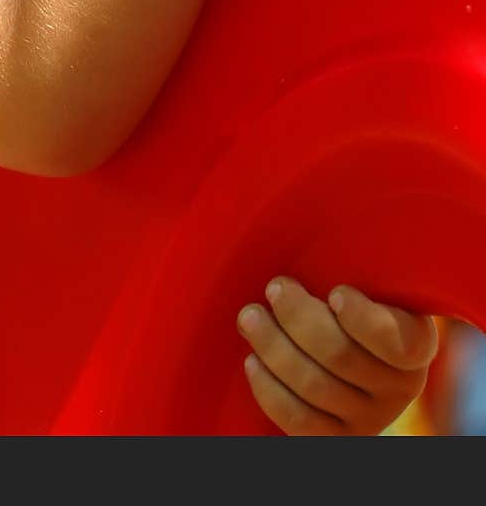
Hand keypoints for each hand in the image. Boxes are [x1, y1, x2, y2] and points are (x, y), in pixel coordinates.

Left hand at [237, 276, 438, 434]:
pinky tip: (253, 361)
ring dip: (273, 347)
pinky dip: (269, 389)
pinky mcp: (336, 437)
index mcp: (415, 342)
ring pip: (314, 386)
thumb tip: (309, 226)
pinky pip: (298, 420)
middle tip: (274, 288)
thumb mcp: (369, 281)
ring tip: (249, 316)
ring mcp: (369, 419)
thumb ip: (355, 267)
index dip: (363, 320)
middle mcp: (399, 388)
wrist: (350, 350)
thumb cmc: (352, 297)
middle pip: (340, 356)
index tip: (336, 292)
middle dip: (298, 318)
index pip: (393, 339)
--
WHAT TO WORK ON: Tally how many lines in the material above hold the word "thumb". Write only that number.

SOLUTION TO THE EXERCISE: 4